**THE PROBLEM**
Reproduce the rows below word for word, omitting the pictures.

**EXTRACTED DATA**
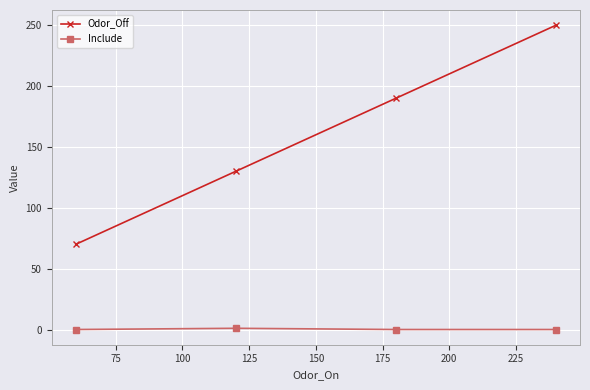

List the series in order of their overall mean, lowest first.

Include, Odor_Off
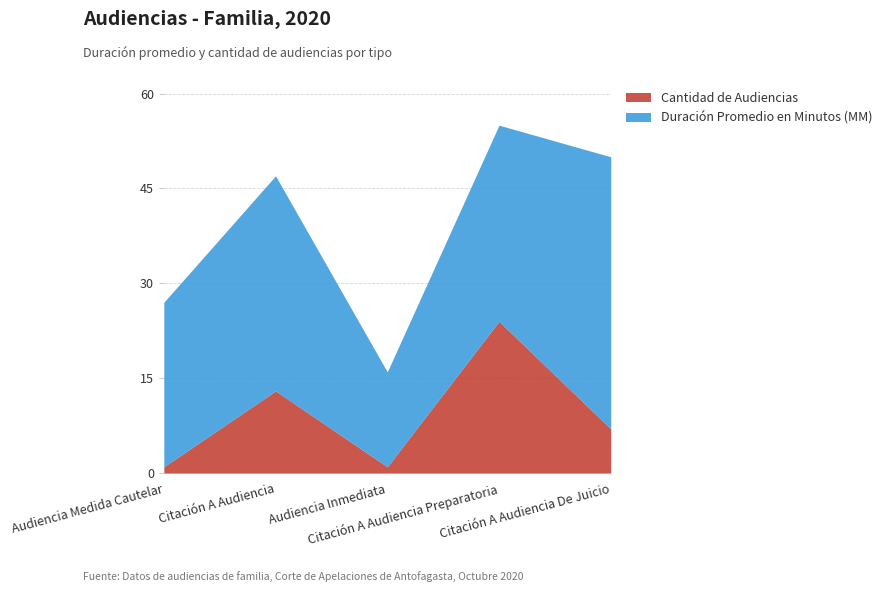

In Duración Promedio en Minutos (MM), how many points are higher than both neighbors (excluding endpoints)?

1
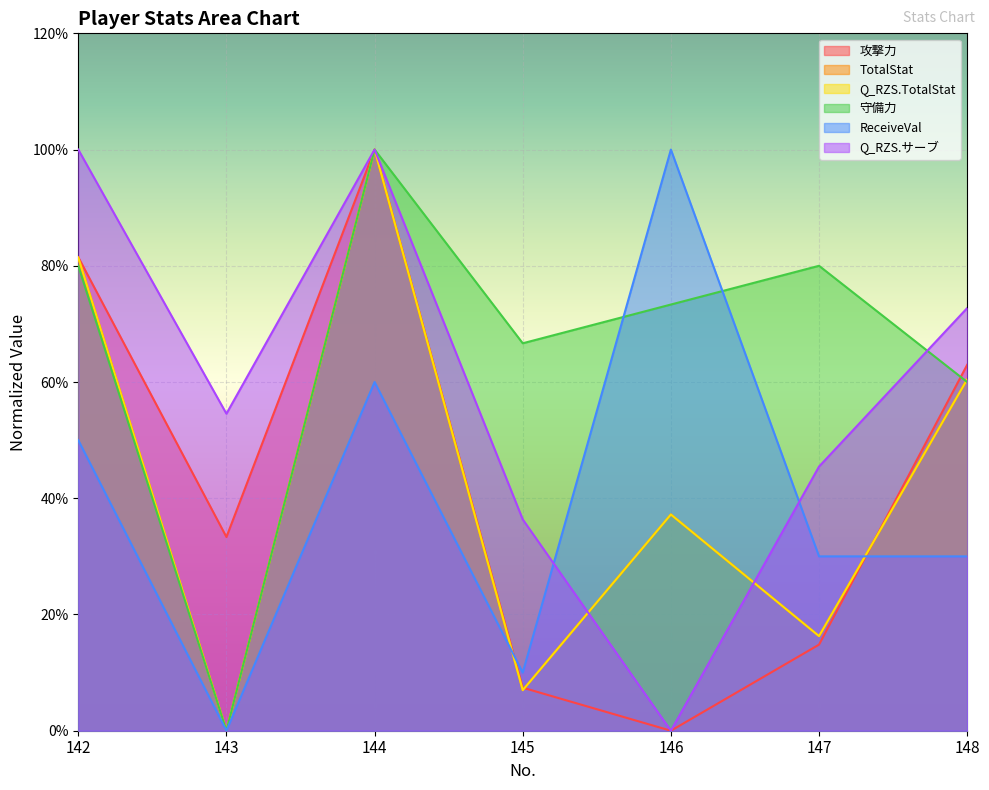

Which series has the largest total across all categories?

守備力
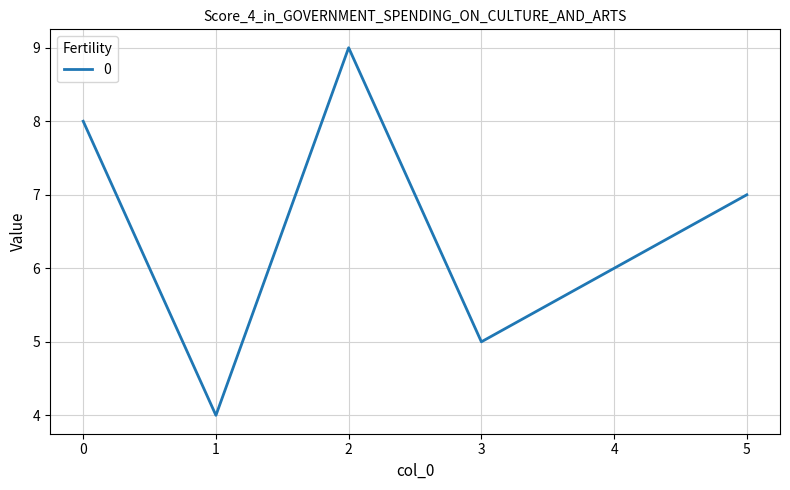

Is this an area chart (filled region under the line)?

No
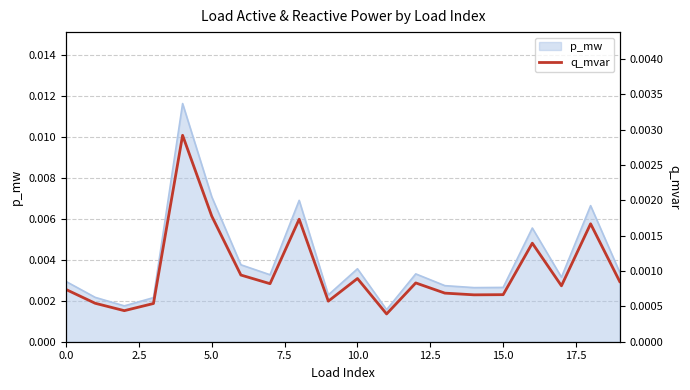

Count the values in the range 0 to 1.

20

**RESPONSE TO THIS TASK**
List the series in order of their overall mean, lowest first.

Include, Odor_Off

In Duración Promedio en Minutos (MM), how many points are higher than both neighbors (excluding endpoints)?

1

Which series has the largest total across all categories?

守備力

Is this an area chart (filled region under the line)?

No

Count the values in the range 0 to 1.

20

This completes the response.